* **WHAT NEEDS TO BE DONE**
Please give back every one of the lines below, character for character, with nothing changed.

(Items taken from a data source)
------------------------------
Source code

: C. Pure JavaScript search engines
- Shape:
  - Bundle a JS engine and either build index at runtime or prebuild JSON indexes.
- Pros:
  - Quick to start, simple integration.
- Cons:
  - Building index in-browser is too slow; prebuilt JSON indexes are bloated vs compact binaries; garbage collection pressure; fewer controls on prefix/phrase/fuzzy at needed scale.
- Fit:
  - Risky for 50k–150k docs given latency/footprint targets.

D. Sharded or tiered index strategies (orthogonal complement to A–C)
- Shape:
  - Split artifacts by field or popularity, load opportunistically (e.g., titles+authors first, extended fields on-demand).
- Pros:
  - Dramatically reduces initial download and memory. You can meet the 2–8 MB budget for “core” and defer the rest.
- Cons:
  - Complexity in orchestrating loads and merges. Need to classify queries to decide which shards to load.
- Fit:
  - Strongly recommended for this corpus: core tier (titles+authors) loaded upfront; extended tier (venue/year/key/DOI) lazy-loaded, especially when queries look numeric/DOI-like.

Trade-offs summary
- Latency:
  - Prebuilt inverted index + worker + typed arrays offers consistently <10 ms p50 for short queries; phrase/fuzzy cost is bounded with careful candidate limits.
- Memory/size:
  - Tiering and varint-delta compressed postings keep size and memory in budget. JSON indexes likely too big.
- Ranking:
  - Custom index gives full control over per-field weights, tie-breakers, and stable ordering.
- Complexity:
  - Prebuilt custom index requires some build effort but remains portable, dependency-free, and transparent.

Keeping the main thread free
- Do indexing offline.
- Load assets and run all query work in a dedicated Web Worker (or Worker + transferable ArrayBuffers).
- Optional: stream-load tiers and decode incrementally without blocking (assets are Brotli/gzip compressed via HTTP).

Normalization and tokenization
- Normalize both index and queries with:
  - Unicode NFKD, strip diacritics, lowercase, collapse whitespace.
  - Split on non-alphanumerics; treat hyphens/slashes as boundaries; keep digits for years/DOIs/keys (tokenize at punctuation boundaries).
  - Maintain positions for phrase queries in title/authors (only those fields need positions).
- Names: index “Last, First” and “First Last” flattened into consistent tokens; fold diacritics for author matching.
------------------------------
* **SOLVED PROBLEM**
Source code

: C. Pure JavaScript search engines
- Shape:
  - Bundle a JS engine and either build index at runtime or prebuild JSON indexes.
- Pros:
  - Quick to start, simple integration.
- Cons:
  - Building index in-browser is too slow; prebuilt JSON indexes are bloated vs compact binaries; garbage collection pressure; fewer controls on prefix/phrase/fuzzy at needed scale.
- Fit:
  - Risky for 50k–150k docs given latency/footprint targets.

D. Sharded or tiered index strategies (orthogonal complement to A–C)
- Shape:
  - Split artifacts by field or popularity, load opportunistically (e.g., titles+authors first, extended fields on-demand).
- Pros:
  - Dramatically reduces initial download and memory. You can meet the 2–8 MB budget for “core” and defer the rest.
- Cons:
  - Complexity in orchestrating loads and merges. Need to classify queries to decide which shards to load.
- Fit:
  - Strongly recommended for this corpus: core tier (titles+authors) loaded upfront; extended tier (venue/year/key/DOI) lazy-loaded, especially when queries look numeric/DOI-like.

Trade-offs summary
- Latency:
  - Prebuilt inverted index + worker + typed arrays offers consistently <10 ms p50 for short queries; phrase/fuzzy cost is bounded with careful candidate limits.
- Memory/size:
  - Tiering and varint-delta compressed postings keep size and memory in budget. JSON indexes likely too big.
- Ranking:
  - Custom index gives full control over per-field weights, tie-breakers, and stable ordering.
- Complexity:
  - Prebuilt custom index requires some build effort but remains portable, dependency-free, and transparent.

Keeping the main thread free
- Do indexing offline.
- Load assets and run all query work in a dedicated Web Worker (or Worker + transferable ArrayBuffers).
- Optional: stream-load tiers and decode incrementally without blocking (assets are Brotli/gzip compressed via HTTP).

Normalization and tokenization
- Normalize both index and queries with:
  - Unicode NFKD, strip diacritics, lowercase, collapse whitespace.
  - Split on non-alphanumerics; treat hyphens/slashes as boundaries; keep digits for years/DOIs/keys (tokenize at punctuation boundaries).
  - Maintain positions for phrase queries in title/authors (only those fields need positions).
- Names: index “Last, First” and “First Last” flattened into consistent tokens; fold diacritics for author matching.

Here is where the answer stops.